#### Recorded data ####
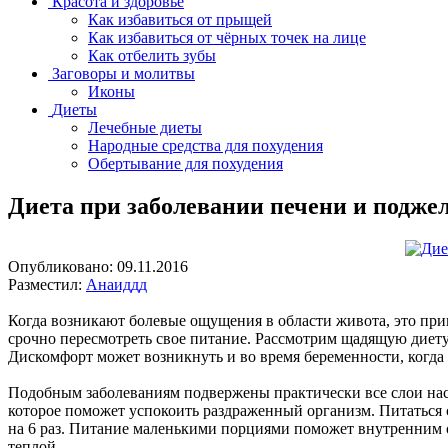
Красота и здоровье
Как избавиться от прыщей
Как избавиться от чёрных точек на лице
Как отбелить зубы
Заговоры и молитвы
Иконы
Диеты
Лечебные диеты
Народные средства для похудения
Обертывание для похудения
Диета при заболевании печени и подже
Опубликовано:
09.11.2016
Разместил:
Анаиддд
Когда возникают болевые ощущения в области живота, это при
срочно пересмотреть свое питание. Рассмотрим щадящую диету
Дискомфорт может возникнуть и во время беременности, когда 
Подобным заболеваниям подвержены практически все слои насе
которое поможет успокоить раздраженный организм. Питаться 
на 6 раз. Питание маленькими порциями поможет внутренним о
теплой.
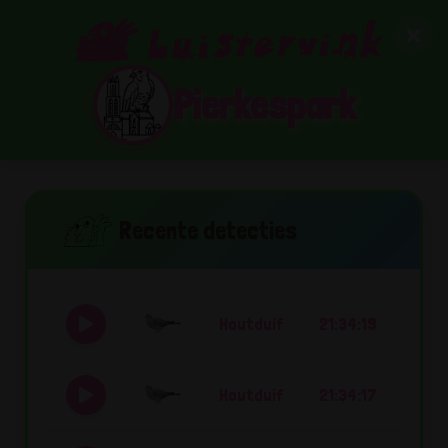
Pierkespark
Recente detecties
Houtduif
21:34:19
Houtduif
21:34:17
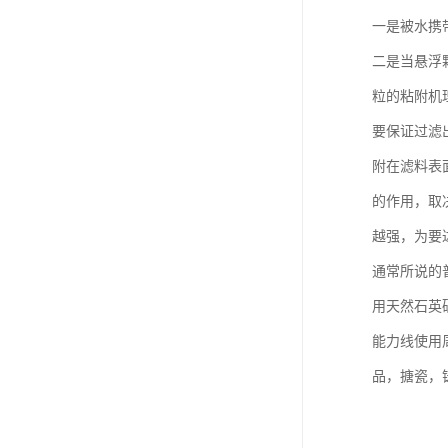
一是被水携
二是当悬浮
粒的粘附机
要保证过滤
附在滤料表
的作用，取
越强，为要
通常所说的普
用天然石英
能力线使用
品，搪瓷，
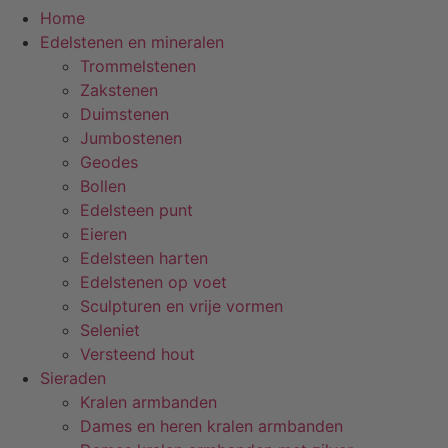
Home
Edelstenen en mineralen
Trommelstenen
Zakstenen
Duimstenen
Jumbostenen
Geodes
Bollen
Edelsteen punt
Eieren
Edelsteen harten
Edelstenen op voet
Sculpturen en vrije vormen
Seleniet
Versteend hout
Sieraden
Kralen armbanden
Dames en heren kralen armbanden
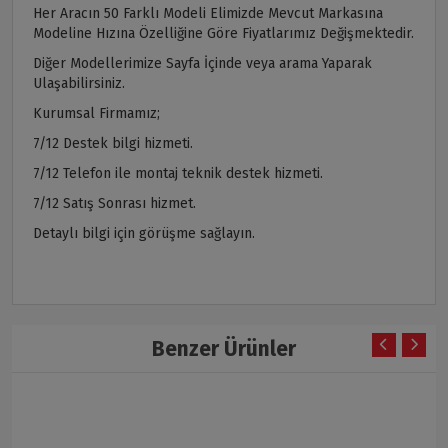
Her Aracın 50 Farklı Modeli Elimizde Mevcut Markasına
Modeline Hızına Özelliğine Göre Fiyatlarımız Değişmektedir.
Diğer Modellerimize Sayfa İçinde veya arama Yaparak
Ulaşabilirsiniz.
Kurumsal Firmamız;
7/12 Destek bilgi hizmeti.
7/12 Telefon ile montaj teknik destek hizmeti.
7/12 Satış Sonrası hizmet.
Detaylı bilgi için görüşme sağlayın.
Benzer Ürünler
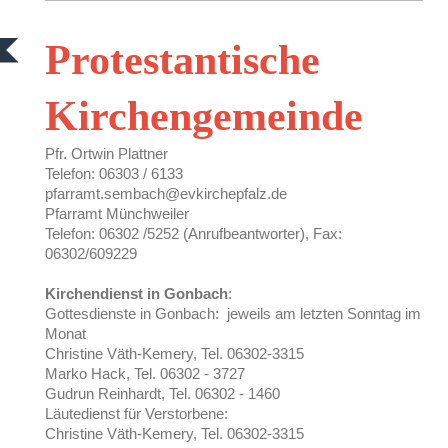
Protestantische
Kirchengemeinde
Pfr. Ortwin Plattner
Telefon: 06303 / 6133
pfarramt.sembach@evkirchepfalz.de
Pfarramt Münchweiler
Telefon: 06302 /5252 (Anrufbeantworter), Fax:
06302/609229
Kirchendienst in Gonbach
:
Gottesdienste in Gonbach: jeweils am letzten Sonntag im
Monat
Christine Väth-Kemery, Tel. 06302-3315
Marko Hack, Tel. 06302 - 3727
Gudrun Reinhardt, Tel. 06302 - 1460
Läutedienst für Verstorbene:
Christine Väth-Kemery, Tel. 06302-3315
####
### Exercise aim
Rewrite all the text read from the data above as a Markdown table with the columns Row and Line, giving each line its own numbered row and skipping blank lines. Leave the pictures out of your answer.

### Answer to this task
| Row | Line |
|---|---|
| 1 | Красота и здоровье |
| 2 | Как избавиться от прыщей |
| 3 | Как избавиться от чёрных точек на лице |
| 4 | Как отбелить зубы |
| 5 | Заговоры и молитвы |
| 6 | Иконы |
| 7 | Диеты |
| 8 | Лечебные диеты |
| 9 | Народные средства для похудения |
| 10 | Обертывание для похудения |
| 11 | Диета при заболевании печени и подже |
| 12 | Опубликовано: |
| 13 | 09.11.2016 |
| 14 | Разместил: |
| 15 | Анаиддд |
| 16 | Когда возникают болевые ощущения в области живота, это при |
| 17 | срочно пересмотреть свое питание. Рассмотрим щадящую диету |
| 18 | Дискомфорт может возникнуть и во время беременности, когда  |
| 19 | Подобным заболеваниям подвержены практически все слои насе |
| 20 | которое поможет успокоить раздраженный организм. Питаться  |
| 21 | на 6 раз. Питание маленькими порциями поможет внутренним о |
| 22 | теплой. |
| 23 | Pierkespark |
| 24 | Recente detecties |
| 25 | Houtduif |
| 26 | 21:34:19 |
| 27 | Houtduif |
| 28 | 21:34:17 |
| 29 | 一是被水携 |
| 30 | 二是当悬浮 |
| 31 | 粒的粘附机 |
| 32 | 要保证过滤 |
| 33 | 附在滤料表 |
| 34 | 的作用，取 |
| 35 | 越强，为要 |
| 36 | 通常所说的普 |
| 37 | 用天然石英 |
| 38 | 能力线使用 |
| 39 | 品，搪瓷， |
| 40 | Home |
| 41 | Edelstenen en mineralen |
| 42 | Trommelstenen |
| 43 | Zakstenen |
| 44 | Duimstenen |
| 45 | Jumbostenen |
| 46 | Geodes |
| 47 | Bollen |
| 48 | Edelsteen punt |
| 49 | Eieren |
| 50 | Edelsteen harten |
| 51 | Edelstenen op voet |
| 52 | Sculpturen en vrije vormen |
| 53 | Seleniet |
| 54 | Versteend hout |
| 55 | Sieraden |
| 56 | Kralen armbanden |
| 57 | Dames en heren kralen armbanden |
| 58 | Her Aracın 50 Farklı Modeli Elimizde Mevcut Markasına |
| 59 | Modeline Hızına Özelliğine Göre Fiyatlarımız Değişmektedir. |
| 60 | Diğer Modellerimize Sayfa İçinde veya arama Yaparak |
| 61 | Ulaşabilirsiniz. |
| 62 | Kurumsal Firmamız; |
| 63 | 7/12 Destek bilgi hizmeti. |
| 64 | 7/12 Telefon ile montaj teknik destek hizmeti. |
| 65 | 7/12 Satış Sonrası hizmet. |
| 66 | Detaylı bilgi için görüşme sağlayın. |
| 67 | Benzer Ürünler |
| 68 | Protestantische |
| 69 | Kirchengemeinde |
| 70 | Pfr. Ortwin Plattner |
| 71 | Telefon: 06303 / 6133 |
| 72 | pfarramt.sembach@evkirchepfalz.de |
| 73 | Pfarramt Münchweiler |
| 74 | Telefon: 06302 /5252 (Anrufbeantworter), Fax: |
| 75 | 06302/609229 |
| 76 | Kirchendienst in Gonbach |
| 77 | : |
| 78 | Gottesdienste in Gonbach: jeweils am letzten Sonntag im |
| 79 | Monat |
| 80 | Christine Väth-Kemery, Tel. 06302-3315 |
| 81 | Marko Hack, Tel. 06302 - 3727 |
| 82 | Gudrun Reinhardt, Tel. 06302 - 1460 |
| 83 | Läutedienst für Verstorbene: |
| 84 | Christine Väth-Kemery, Tel. 06302-3315 |